(Recorded data)
——————————

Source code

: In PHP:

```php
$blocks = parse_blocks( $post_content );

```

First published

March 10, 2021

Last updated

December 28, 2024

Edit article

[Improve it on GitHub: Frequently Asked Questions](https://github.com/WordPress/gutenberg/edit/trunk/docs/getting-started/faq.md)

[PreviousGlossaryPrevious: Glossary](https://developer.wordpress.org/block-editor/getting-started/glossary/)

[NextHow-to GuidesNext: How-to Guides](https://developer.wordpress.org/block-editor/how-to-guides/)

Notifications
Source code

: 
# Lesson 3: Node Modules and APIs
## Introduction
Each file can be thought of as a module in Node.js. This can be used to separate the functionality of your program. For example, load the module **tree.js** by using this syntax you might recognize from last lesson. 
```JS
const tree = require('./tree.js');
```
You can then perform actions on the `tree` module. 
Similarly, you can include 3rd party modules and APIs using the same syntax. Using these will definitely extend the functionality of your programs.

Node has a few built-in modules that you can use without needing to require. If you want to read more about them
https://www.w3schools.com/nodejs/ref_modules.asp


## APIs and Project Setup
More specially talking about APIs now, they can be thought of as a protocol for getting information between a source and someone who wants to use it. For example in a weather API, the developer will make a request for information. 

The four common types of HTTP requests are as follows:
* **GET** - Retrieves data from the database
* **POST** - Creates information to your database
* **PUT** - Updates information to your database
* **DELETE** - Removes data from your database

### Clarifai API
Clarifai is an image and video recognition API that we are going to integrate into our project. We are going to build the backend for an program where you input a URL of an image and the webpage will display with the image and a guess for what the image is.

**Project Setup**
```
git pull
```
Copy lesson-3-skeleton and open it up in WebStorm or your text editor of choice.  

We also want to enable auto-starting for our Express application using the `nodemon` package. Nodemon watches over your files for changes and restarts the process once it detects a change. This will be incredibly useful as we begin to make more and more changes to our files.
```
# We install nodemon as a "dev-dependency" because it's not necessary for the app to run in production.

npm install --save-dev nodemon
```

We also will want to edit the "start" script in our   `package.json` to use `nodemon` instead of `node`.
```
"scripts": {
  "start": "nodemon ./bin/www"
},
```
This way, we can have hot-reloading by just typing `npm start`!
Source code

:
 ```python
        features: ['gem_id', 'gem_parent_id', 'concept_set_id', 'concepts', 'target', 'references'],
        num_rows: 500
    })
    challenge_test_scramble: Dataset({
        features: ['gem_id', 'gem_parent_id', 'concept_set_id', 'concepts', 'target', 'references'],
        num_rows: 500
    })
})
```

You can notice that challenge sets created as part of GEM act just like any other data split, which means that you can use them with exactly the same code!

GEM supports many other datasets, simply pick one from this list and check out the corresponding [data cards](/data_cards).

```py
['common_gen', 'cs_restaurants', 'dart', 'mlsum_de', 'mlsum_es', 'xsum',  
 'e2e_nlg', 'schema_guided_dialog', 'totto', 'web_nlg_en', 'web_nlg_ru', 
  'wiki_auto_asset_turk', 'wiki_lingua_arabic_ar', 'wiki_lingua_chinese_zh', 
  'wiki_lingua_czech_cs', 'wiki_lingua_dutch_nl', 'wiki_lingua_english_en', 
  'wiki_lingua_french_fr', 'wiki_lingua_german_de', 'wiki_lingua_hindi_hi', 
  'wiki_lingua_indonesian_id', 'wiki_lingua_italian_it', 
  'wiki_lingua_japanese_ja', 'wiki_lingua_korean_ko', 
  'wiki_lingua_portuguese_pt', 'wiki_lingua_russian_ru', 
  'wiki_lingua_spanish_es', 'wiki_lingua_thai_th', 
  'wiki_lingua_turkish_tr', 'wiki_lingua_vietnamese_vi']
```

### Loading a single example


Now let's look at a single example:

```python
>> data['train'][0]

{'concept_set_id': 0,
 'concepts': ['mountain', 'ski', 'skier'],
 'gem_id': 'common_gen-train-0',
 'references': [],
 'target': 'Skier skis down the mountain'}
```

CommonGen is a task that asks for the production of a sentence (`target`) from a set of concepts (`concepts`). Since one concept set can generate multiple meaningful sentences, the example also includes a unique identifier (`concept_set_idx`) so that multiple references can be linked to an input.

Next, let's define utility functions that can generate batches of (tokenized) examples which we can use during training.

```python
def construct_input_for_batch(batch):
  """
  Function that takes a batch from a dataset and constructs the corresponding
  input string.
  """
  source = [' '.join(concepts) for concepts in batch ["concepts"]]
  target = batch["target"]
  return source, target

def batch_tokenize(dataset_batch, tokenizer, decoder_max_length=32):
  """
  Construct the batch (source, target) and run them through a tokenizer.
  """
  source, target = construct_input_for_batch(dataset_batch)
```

——————————

What you will do: Once the line containing "Edit article" has been written out, please stop; every line before it, back to the first line of the records above, should be given exactly.

Expected output:
Source code

: In PHP:

```php
$blocks = parse_blocks( $post_content );

```

First published

March 10, 2021

Last updated

December 28, 2024

Edit article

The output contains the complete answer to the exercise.